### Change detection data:
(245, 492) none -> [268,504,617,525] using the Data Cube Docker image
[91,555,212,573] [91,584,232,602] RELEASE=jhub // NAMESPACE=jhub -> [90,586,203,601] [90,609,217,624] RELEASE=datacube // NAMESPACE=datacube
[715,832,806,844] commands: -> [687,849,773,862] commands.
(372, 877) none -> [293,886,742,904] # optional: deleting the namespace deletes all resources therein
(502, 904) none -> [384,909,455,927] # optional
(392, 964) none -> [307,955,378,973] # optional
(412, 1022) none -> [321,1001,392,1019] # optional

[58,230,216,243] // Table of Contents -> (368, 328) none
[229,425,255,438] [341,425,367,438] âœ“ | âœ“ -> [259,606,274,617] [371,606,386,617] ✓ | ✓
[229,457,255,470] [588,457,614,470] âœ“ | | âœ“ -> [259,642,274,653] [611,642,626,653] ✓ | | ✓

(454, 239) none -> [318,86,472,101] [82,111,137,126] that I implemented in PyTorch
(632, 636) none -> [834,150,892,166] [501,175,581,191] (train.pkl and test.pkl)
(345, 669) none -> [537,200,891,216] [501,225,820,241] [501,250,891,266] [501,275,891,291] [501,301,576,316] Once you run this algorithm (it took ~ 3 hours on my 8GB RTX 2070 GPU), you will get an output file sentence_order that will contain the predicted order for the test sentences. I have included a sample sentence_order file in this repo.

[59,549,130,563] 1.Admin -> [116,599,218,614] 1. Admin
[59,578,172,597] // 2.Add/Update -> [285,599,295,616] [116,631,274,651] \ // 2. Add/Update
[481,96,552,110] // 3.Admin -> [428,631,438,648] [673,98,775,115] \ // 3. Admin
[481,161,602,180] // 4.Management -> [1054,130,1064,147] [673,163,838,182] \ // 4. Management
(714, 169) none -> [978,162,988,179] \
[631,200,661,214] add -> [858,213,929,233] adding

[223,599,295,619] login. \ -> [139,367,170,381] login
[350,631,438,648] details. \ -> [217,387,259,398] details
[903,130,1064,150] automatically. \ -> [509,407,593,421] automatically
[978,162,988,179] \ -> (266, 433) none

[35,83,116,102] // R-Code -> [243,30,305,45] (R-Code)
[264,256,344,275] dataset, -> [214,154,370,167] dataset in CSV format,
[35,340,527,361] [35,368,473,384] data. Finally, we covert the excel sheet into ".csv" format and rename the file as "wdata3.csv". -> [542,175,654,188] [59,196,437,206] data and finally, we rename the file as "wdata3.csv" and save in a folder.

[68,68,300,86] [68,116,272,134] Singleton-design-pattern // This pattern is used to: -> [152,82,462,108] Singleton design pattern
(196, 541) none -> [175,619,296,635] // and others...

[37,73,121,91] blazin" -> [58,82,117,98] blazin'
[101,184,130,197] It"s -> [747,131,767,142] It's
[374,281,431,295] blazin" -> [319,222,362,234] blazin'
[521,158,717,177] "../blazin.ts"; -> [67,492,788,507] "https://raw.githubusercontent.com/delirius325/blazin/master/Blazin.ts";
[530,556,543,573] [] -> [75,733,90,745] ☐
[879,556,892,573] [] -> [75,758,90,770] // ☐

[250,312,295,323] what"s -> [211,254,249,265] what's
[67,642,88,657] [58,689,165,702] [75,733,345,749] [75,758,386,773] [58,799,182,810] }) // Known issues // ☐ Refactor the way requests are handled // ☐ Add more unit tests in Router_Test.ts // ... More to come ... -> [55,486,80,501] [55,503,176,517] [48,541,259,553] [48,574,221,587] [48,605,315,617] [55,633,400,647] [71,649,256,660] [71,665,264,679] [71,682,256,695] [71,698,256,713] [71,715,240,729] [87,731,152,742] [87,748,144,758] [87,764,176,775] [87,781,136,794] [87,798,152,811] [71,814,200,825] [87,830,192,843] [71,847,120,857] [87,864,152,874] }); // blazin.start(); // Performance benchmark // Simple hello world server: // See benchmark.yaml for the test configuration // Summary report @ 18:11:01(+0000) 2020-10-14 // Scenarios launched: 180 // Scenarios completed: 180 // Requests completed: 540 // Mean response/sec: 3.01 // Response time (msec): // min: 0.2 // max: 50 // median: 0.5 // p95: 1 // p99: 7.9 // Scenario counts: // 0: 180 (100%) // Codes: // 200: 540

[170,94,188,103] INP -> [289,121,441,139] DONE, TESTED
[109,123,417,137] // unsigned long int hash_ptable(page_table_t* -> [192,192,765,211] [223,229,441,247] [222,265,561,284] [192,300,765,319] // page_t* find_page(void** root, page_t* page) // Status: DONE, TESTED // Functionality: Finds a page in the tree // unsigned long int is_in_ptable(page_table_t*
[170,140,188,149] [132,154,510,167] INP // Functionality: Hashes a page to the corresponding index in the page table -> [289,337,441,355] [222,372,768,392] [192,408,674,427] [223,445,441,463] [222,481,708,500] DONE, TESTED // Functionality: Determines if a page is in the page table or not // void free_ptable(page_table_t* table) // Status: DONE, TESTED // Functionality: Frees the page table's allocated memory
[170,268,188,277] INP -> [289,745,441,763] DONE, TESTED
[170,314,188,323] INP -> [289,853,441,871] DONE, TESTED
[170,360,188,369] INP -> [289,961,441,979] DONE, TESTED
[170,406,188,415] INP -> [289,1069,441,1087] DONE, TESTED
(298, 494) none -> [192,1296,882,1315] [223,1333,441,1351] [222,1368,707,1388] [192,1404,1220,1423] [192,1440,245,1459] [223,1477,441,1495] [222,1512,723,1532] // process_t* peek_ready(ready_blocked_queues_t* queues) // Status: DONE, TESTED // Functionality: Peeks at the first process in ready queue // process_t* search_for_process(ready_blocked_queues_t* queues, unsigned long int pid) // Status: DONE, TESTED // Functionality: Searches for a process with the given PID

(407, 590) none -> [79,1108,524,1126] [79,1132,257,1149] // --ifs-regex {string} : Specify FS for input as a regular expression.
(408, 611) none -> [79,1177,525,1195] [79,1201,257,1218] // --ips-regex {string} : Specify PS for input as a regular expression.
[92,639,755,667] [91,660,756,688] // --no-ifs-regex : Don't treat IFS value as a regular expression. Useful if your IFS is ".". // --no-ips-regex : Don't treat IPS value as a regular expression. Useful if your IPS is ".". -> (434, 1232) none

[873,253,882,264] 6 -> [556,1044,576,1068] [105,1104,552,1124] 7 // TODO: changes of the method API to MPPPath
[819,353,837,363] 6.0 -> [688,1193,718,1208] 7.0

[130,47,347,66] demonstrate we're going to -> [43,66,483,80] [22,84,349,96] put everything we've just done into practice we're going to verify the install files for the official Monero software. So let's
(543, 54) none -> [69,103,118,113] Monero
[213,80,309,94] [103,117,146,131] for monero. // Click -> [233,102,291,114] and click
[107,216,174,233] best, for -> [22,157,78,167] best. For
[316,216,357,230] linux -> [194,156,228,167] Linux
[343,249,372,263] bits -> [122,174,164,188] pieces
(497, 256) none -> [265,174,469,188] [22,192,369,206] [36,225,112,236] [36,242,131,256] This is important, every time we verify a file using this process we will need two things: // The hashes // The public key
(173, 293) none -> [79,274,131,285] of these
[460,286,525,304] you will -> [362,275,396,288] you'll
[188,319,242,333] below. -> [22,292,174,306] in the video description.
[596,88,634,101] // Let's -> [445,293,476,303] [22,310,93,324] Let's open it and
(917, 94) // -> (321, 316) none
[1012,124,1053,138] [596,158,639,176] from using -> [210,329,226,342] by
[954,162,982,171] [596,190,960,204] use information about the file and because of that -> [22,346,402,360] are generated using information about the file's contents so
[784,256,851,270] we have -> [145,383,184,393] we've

### WHAT YOU NEED TO DO:
Only the lines above from the line with "-> [747,131,767,142] It's" to the line with "[879,556,892,573] [] -> [75,758,90,770] // ☐", those two lines included, should be reproduced exactly.

### EXERCISE ANSWER:
[101,184,130,197] It"s -> [747,131,767,142] It's
[374,281,431,295] blazin" -> [319,222,362,234] blazin'
[521,158,717,177] "../blazin.ts"; -> [67,492,788,507] "https://raw.githubusercontent.com/delirius325/blazin/master/Blazin.ts";
[530,556,543,573] [] -> [75,733,90,745] ☐
[879,556,892,573] [] -> [75,758,90,770] // ☐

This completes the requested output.